Jiaxing City is located in the Yangtze River Delta economic circle. The local and surrounding pollution sources are complex and diverse. Therefore, many kinds of particulate matter were observed in the SEM and TEM images; however, the artificial sources represented by vehicle exhaust and coal combustion might be the main sources.

The seasonal variation in PM2.5 concentration in Jiaxing was as follows: winter > spring > autumn > summer, due to the climate characteristics of Jiaxing City. The PM2.5 concentration levels in GQ (closing to the port) and HY (closing to many traffic sources) were relatively high, indicating that a mobile source was an important source of fine particles. Carbon components and water-soluble ions exceeded three quarters of the total mass of PM2.5, and their seasonal variation was similar to that of PM2.5 concentration.

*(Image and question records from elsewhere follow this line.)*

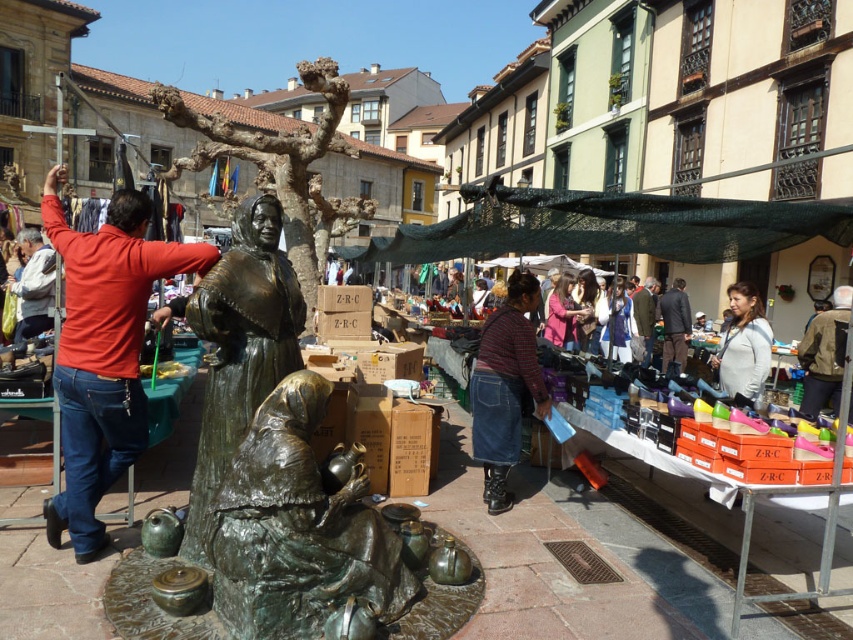
You are standing in the town square market and want to locate two specific points marked in the image. The first point is at coordinates point (105, 452) and the second is at point (245, 220). From your current position, which point is closer to you?

Point (245, 220) is closer to you because it is in front of point (105, 452).

You are a tourist visiting the market and see the red cotton shirt at left and the bronze statue at center. Which object takes up more visual space in the image?

The red cotton shirt at left takes up more visual space in the image because it is larger in size than the bronze statue at center.

You are a tourist standing in the European town square where the lively outdoor market is taking place. You want to take a photo of the bronze statue at center without any obstructions. Given that you are currently at point (239,346), which is the location of the statue, can you move to a position where you can clearly see the statue? Explain your reasoning.

The bronze statue at center is located at point (239,346). Since you are already at the statue, you cannot take a photo of it from that position. Move to a different location to capture the statue without obstruction.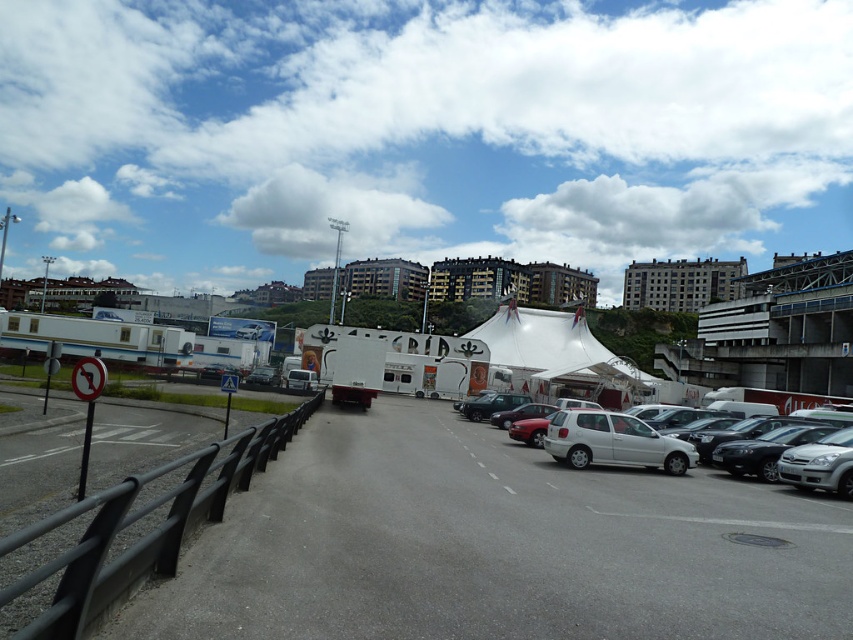
Question: Which is nearer to the white matte parking lot at center?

The [NO3]/[SO42−] ratio of Jiaxing City was higher than 1 and higher than that of Shanghai in 2005, indicating that the influence of mobile sources in YRD region had increased in recent years and was already dominant. The TCA/PM2.5 ratio in Jiaxing was higher than that in Nanjing, which was equivalent to Shanghai, except for the HY. The SOC/OC ratio of Jiaxing was higher than that of Shanghai, and its seasonal characteristics were different from that obtained for the YRD region. The average annual concentration of BaP in Jiaxing (0.79 ng/m3) was much lower than that in Hangzhou (1.6 ng/m3), and lower than the Chinese national standard (1 ng/m3). The BeP/(BeP + BaP) ratio showed that PM2.5 in Jiaxing had generally aged and was affected by external sources.

The results of the source apportionment showed that secondary aerosols dominate; therefore, it is important to control the emissions of the gaseous precursors to reduce PM2.5 concentrations. Compared with the pollution sources at other sites, vehicle exhaust in HY, coal combustion and fugitive dust in the GQ, and biomass burning in TX contributed prominently to the PM2.5 concentrations.

In short, the pollution status of PM2.5 in Jiaxing had both commonalities with and was different from those in the surrounding cities. There were also differences at each site. Therefore, control policies in different regions should focus on different sources, and a refined control strategy should be formulated.